Muturi has his own races to run, but says the heat and humidity of Dubai’s summer months have been “killing him,” as he prepares for the start of the city’s running season.
“I’m coming back slowly, trying to put on milage, 20k, 25k and now going almost to 30k, in a weekend,” he said. “I’m trying to do 120k in a week, including both speed sessions and long runs as I wait for her to come back, and the season is about start also.”
“Next weekend I might do the Ajman run, but I’m sure I will not perform well in the first race, I just want to get my rhythm back,” he said with a heavy dose of humility. “I’ll do 5k, and maybe do another 5k in the Super Sports Night Time (series).
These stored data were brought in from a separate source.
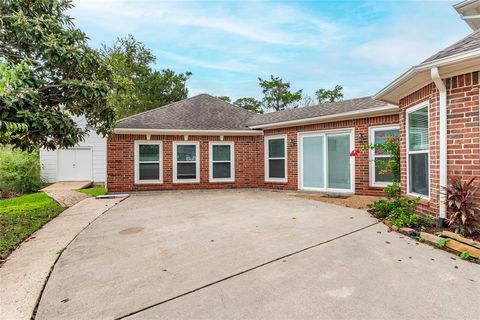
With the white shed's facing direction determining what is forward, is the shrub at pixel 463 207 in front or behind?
in front

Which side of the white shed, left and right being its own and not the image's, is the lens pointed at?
front

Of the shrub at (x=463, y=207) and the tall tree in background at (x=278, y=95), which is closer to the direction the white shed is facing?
the shrub

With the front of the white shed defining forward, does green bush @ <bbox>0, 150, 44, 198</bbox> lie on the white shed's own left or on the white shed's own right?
on the white shed's own right

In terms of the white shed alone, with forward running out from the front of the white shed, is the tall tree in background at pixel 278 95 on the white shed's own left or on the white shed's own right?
on the white shed's own left

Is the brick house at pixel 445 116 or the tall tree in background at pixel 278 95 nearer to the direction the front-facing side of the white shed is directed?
the brick house

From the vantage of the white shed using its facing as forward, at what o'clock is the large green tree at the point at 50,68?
The large green tree is roughly at 12 o'clock from the white shed.

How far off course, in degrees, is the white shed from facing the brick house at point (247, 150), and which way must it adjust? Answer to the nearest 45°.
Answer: approximately 45° to its left

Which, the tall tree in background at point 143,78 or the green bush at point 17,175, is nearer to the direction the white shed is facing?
the green bush

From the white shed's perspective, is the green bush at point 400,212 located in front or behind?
in front
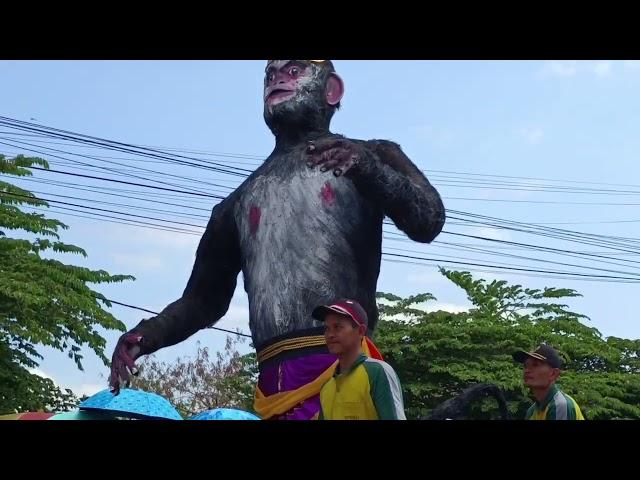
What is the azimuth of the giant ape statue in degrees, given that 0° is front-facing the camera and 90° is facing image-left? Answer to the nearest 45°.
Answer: approximately 45°

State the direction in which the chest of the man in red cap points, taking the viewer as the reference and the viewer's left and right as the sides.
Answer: facing the viewer and to the left of the viewer

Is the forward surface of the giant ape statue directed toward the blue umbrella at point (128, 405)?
no

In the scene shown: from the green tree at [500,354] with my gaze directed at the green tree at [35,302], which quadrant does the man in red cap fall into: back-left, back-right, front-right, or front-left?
front-left

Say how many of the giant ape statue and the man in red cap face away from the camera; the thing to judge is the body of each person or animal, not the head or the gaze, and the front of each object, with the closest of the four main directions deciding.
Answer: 0

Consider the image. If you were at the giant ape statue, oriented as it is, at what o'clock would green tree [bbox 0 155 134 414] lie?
The green tree is roughly at 4 o'clock from the giant ape statue.

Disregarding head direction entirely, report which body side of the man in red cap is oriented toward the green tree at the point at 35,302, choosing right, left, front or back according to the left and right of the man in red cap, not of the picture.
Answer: right

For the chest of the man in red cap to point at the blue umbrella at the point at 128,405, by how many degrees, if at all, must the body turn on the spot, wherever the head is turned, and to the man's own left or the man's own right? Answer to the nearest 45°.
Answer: approximately 90° to the man's own right

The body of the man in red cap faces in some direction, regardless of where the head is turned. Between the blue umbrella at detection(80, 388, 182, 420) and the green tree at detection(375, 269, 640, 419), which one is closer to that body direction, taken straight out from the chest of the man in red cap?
the blue umbrella

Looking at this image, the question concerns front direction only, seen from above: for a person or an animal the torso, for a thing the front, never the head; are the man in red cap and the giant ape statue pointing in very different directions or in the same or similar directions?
same or similar directions
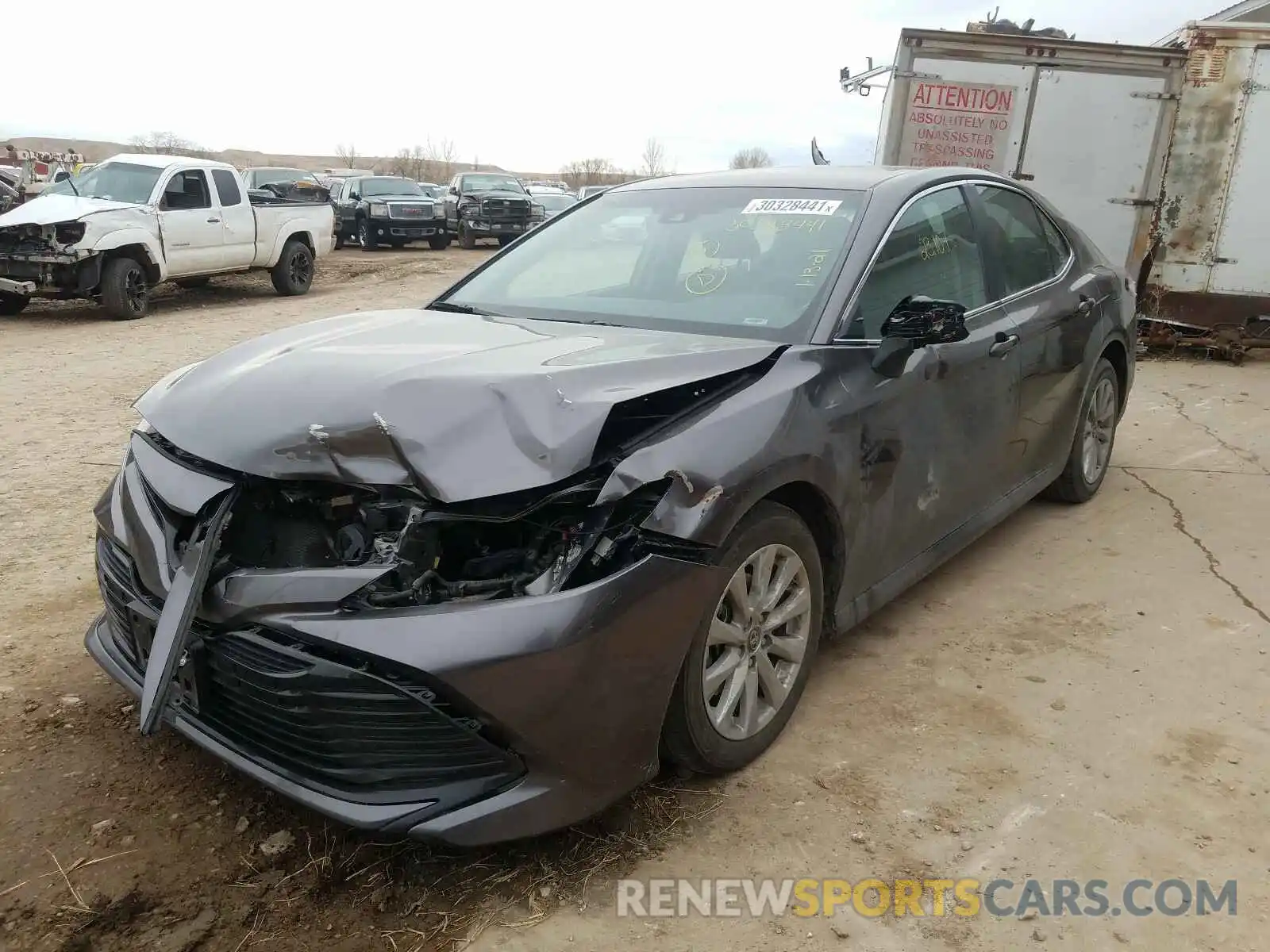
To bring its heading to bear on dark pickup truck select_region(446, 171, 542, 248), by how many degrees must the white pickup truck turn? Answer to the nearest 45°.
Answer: approximately 180°

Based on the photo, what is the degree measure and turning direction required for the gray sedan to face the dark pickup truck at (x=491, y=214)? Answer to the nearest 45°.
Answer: approximately 135° to its right

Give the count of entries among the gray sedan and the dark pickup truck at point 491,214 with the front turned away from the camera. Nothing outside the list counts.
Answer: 0

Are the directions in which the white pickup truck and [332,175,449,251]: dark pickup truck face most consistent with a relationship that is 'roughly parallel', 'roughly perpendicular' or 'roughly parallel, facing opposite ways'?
roughly perpendicular

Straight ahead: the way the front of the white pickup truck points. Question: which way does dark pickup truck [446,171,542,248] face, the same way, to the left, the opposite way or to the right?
to the left

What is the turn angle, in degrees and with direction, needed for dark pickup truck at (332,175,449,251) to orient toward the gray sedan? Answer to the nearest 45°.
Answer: approximately 45° to its right

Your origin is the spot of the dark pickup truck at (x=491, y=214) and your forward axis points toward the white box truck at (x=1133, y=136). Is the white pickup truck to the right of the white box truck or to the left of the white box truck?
right

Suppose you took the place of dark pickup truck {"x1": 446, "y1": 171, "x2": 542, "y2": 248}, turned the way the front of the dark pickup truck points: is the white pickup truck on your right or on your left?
on your right

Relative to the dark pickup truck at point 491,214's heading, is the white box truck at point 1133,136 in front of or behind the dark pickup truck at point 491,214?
in front

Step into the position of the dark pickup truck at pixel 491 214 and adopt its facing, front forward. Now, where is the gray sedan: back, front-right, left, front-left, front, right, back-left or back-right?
front-right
By then I know my rhythm would have come back. You get the rhythm from racing, not from training.”
After that, he is eyeing the Creek Striders Half Marathon and potentially the 10k at the Abu Dhabi Marathon on November 26.
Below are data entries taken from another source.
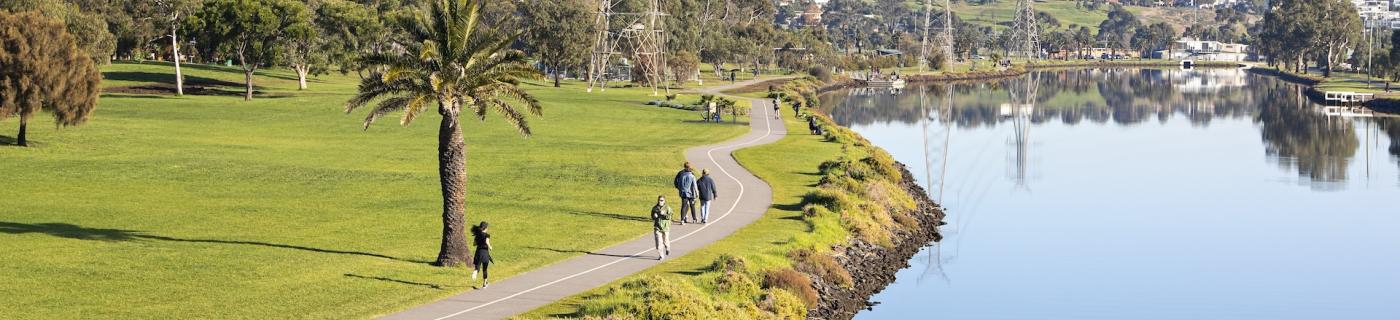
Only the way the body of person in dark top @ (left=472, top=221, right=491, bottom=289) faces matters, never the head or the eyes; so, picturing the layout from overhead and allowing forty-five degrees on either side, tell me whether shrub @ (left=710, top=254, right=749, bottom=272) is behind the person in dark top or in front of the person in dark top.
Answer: in front

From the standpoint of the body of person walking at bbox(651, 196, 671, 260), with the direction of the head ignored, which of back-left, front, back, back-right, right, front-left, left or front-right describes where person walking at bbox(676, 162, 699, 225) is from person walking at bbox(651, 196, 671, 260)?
back-right

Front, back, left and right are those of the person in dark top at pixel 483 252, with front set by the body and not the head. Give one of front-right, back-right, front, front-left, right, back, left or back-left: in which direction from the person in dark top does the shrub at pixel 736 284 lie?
front-right

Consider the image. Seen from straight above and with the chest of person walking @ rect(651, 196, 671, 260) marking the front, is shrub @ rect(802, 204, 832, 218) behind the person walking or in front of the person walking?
behind

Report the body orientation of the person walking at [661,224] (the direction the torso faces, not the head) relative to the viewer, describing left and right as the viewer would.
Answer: facing the viewer and to the left of the viewer

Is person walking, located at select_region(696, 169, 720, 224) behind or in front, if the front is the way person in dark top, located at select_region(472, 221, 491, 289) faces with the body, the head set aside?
in front

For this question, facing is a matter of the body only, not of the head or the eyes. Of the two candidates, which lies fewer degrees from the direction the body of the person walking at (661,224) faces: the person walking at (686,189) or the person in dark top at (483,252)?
the person in dark top

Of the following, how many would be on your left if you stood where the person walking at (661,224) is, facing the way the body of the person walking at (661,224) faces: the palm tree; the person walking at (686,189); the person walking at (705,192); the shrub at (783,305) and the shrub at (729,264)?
2

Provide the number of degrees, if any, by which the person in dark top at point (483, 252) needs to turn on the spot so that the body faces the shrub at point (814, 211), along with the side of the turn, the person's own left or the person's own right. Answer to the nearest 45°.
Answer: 0° — they already face it

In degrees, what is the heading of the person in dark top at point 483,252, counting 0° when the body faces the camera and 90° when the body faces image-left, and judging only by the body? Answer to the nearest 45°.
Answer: approximately 225°
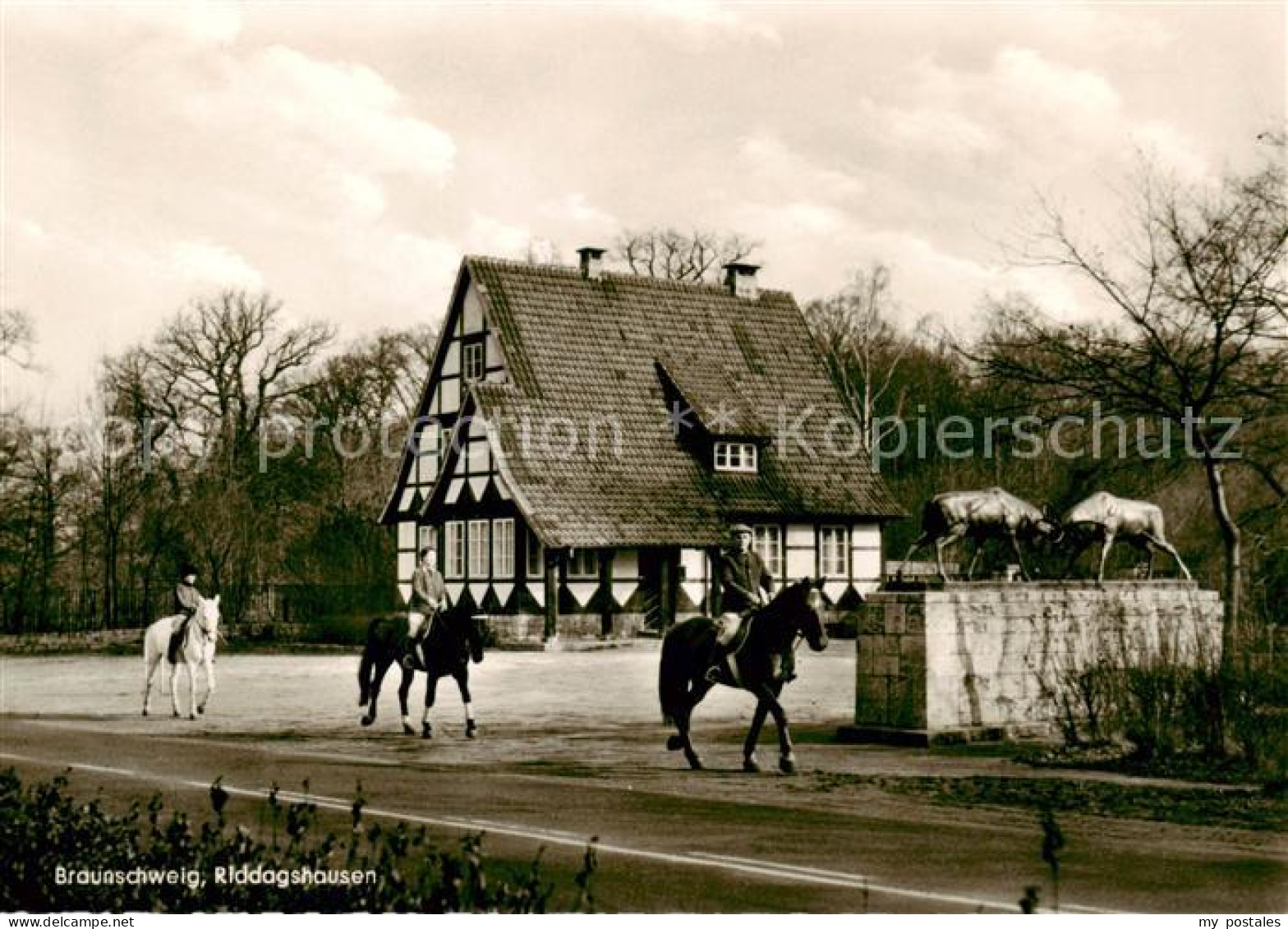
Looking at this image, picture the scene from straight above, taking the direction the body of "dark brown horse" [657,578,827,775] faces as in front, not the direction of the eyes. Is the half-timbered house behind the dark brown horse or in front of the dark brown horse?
behind

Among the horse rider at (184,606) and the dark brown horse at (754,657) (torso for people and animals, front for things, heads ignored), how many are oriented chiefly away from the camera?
0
Pacesetting, by definition, is a selfless undertaking. It comes with sacrifices. You do the work so that others benefit.
“You must concentrate, you need to check the watch all the time,” Muturi said. “If her coach says we have to run at three minutes per kilometer, you need to keep checking the speed. Maybe after 200m, after 400m. Everything is on you, you need to check how she is breathing. If she’s struggling you need to find out. If she’s slowing down you need to encourage her to push. Or if you see she is not responding you need to slow down a little bit so she could catch up. She just has to follow you, she doesn’t have to do anything else.”
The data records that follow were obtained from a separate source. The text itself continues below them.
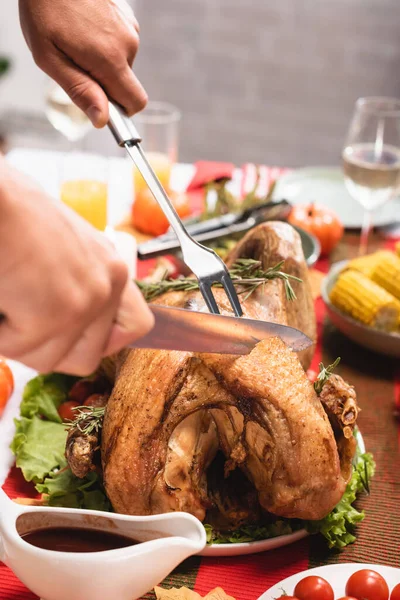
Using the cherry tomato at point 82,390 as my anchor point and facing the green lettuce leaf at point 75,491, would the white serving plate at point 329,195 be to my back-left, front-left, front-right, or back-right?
back-left

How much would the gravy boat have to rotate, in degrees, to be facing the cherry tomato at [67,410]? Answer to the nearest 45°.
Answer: approximately 90° to its left

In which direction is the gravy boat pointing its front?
to the viewer's right

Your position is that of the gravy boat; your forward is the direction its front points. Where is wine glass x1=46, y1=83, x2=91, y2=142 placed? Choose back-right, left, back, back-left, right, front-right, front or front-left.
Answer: left
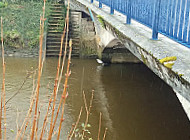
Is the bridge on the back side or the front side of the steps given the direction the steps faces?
on the front side

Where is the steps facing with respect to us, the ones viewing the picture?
facing the viewer
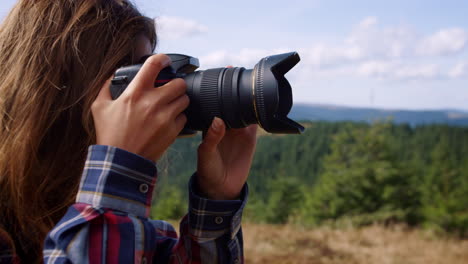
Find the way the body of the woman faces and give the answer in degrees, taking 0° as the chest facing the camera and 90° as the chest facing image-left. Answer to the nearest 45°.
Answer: approximately 270°
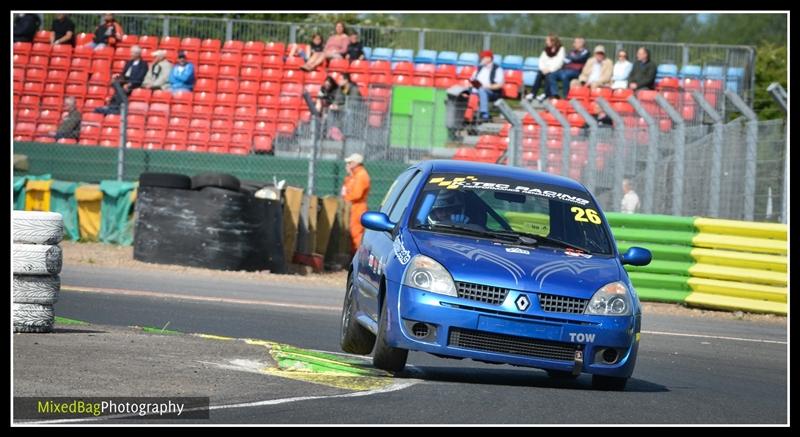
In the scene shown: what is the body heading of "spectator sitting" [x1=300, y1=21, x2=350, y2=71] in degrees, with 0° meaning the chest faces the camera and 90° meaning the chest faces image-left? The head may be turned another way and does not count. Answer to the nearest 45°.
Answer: approximately 45°

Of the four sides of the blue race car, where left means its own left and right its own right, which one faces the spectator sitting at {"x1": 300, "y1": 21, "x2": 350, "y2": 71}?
back

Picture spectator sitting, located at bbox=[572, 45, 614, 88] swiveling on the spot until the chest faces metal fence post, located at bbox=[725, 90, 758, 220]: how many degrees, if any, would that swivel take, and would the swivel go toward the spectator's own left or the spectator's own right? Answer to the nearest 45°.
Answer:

Is there ever a temptation to not pull out of the race, to just keep going, maybe even cross the line first? He laughs at the suggestion, but maintains this is a serious business.
“The pace setter can screw up, you’re the one who can make or break her race,” he insists. “They’re the person who is on your heal, they just follow you. So if you slow down their pace, you screw up. If you go quicker maybe you burn them, because you’re taking them at a pace they are not used to.”
Most mornings and evenings you can find Muturi on the running track of Dubai Sports City and, for longer runs, at Nad Al-Sheba cycling park. Occasionally he’ll hit the trails of Jebel Jais or Showkah village in Ras Al Khaimah.
At 37, he is happy, and happy to keep on running. To keep on setting the pace.
“I love sports,” he said. “I would love to work with a sports brand in the future. When I see a new pair of (running) shoes, I go mad. I like when I’m walking around in my full Asics gear, that’s my passion. If I can do that in the future, I’ll be really, really happy.”